Properly burning wood stove should produce little smoke

Fir and larch logs blazed in a wood stove as Fred Hauer summarized techniques for a clean, hot-burning fire.

He starts by lighting sawdust and paraffin nuggets. When they’re burning, he adds kindling. Only when the stove chimney is warm and drawing smoke does Hauer – a co-owner of Spokane Fireplace and Patio – put dry, seasoned wood on the fire, keeping the stove door open for a few minutes to give the blaze plenty of air.

Hauer dispenses burn tips with every stove he sells. With wood burning season firing up in the Inland Northwest, officials at the Spokane Regional Clean Air Agency are reminding people to follow clean burning techniques.

Wood heat is a long-standing local tradition, with many families relying on wood stoves to cut their heating bills. But wood smoke is also the chief source of Spokane’s wintertime air pollution, and Washington state law prohibits smoky chimneys. Only heat waves and an occasional wisp of smoke should be visible 20 minutes after the fire starts, said Lisa Woodard, the clean air agency’s spokeswoman.

## [Activity list]
(1) In the wood stove article, what does Fred Hauer light first when he starts a fire?
(2) Reproduce the wood stove article word for word between "Properly burning wood" and "clean burning techniques.", inclusive.

## [Provided records]
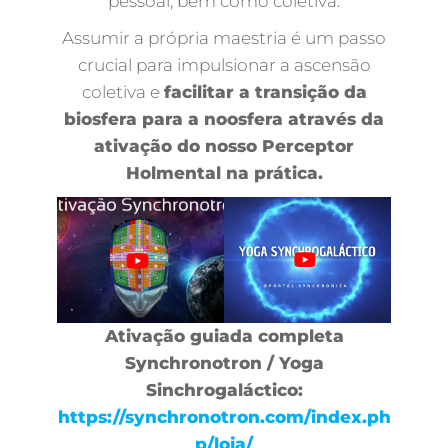
pessoal, bem como coletiva.
Assumir a própria maestria é um passo
crucial para impulsionar a ascensão
coletiva e
facilitar a transição da
biosfera para a noosfera através da
ativação do nosso Perceptor
Holmental na prática.
Ativação guiada completa
Synchronotron / Yoga
Sinchrogaláctico:
https://synchronotron.com/index.ph
p/loja/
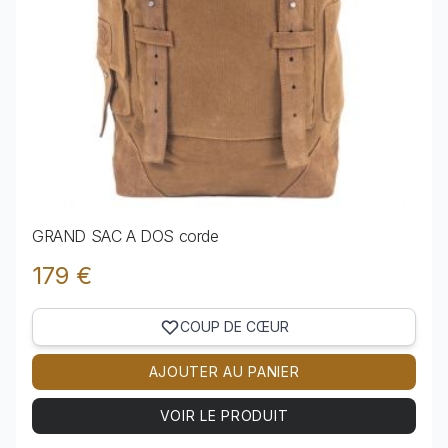
GRAND SAC A DOS corde
179 €
COUP DE CŒUR
AJOUTER AU PANIER
VOIR LE PRODUIT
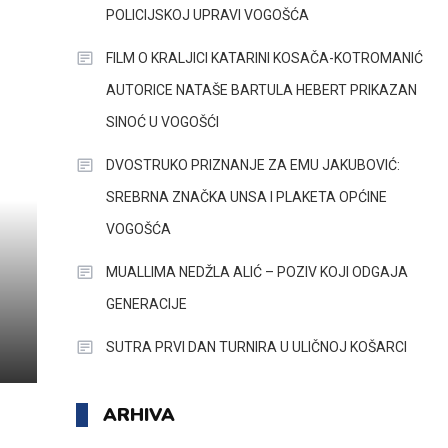
POLICIJSKOJ UPRAVI VOGOŠĆA
FILM O KRALJICI KATARINI KOSAČA-KOTROMANIĆ
AUTORICE NATAŠE BARTULA HEBERT PRIKAZAN
SINOĆ U VOGOŠĆI
DVOSTRUKO PRIZNANJE ZA EMU JAKUBOVIĆ:
SREBRNA ZNAČKA UNSA I PLAKETA OPĆINE
VOGOŠĆA
MUALLIMA NEDŽLA ALIĆ – POZIV KOJI ODGAJA
GENERACIJE
SUTRA PRVI DAN TURNIRA U ULIČNOJ KOŠARCI
ARHIVA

## [Activity answers]
(1) Sawdust and paraffin nuggets.

(2)
Properly burning wood stove should produce little smoke

Fir and larch logs blazed in a wood stove as Fred Hauer summarized techniques for a clean, hot-burning fire.

He starts by lighting sawdust and paraffin nuggets. When they’re burning, he adds kindling. Only when the stove chimney is warm and drawing smoke does Hauer – a co-owner of Spokane Fireplace and Patio – put dry, seasoned wood on the fire, keeping the stove door open for a few minutes to give the blaze plenty of air.

Hauer dispenses burn tips with every stove he sells. With wood burning season firing up in the Inland Northwest, officials at the Spokane Regional Clean Air Agency are reminding people to follow clean burning techniques.